__WORK ORDER__:
Turn the data below into a JSON list of strings, with each line as its own string and blank lines left out.

━━━━━ DATA EXTRACT ━━━━━

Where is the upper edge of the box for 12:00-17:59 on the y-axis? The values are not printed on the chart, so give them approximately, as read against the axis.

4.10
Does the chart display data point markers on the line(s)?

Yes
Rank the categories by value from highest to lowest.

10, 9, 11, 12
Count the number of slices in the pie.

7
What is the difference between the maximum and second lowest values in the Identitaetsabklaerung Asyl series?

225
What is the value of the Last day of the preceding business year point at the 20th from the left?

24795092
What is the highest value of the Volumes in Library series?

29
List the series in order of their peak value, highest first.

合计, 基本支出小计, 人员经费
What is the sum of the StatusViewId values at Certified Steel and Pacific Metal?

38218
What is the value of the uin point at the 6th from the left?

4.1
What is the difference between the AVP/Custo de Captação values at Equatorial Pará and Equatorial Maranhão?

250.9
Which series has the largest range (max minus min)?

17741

━━━━━

__ANSWER BELOW__:
[
  "Where is the upper edge of the box for 12:00-17:59 on the y-axis? The values are not printed on the chart, so give them approximately, as read against the axis.",
  "4.10",
  "Does the chart display data point markers on the line(s)?",
  "Yes",
  "Rank the categories by value from highest to lowest.",
  "10, 9, 11, 12",
  "Count the number of slices in the pie.",
  "7",
  "What is the difference between the maximum and second lowest values in the Identitaetsabklaerung Asyl series?",
  "225",
  "What is the value of the Last day of the preceding business year point at the 20th from the left?",
  "24795092",
  "What is the highest value of the Volumes in Library series?",
  "29",
  "List the series in order of their peak value, highest first.",
  "合计, 基本支出小计, 人员经费",
  "What is the sum of the StatusViewId values at Certified Steel and Pacific Metal?",
  "38218",
  "What is the value of the uin point at the 6th from the left?",
  "4.1",
  "What is the difference between the AVP/Custo de Captação values at Equatorial Pará and Equatorial Maranhão?",
  "250.9",
  "Which series has the largest range (max minus min)?",
  "17741"
]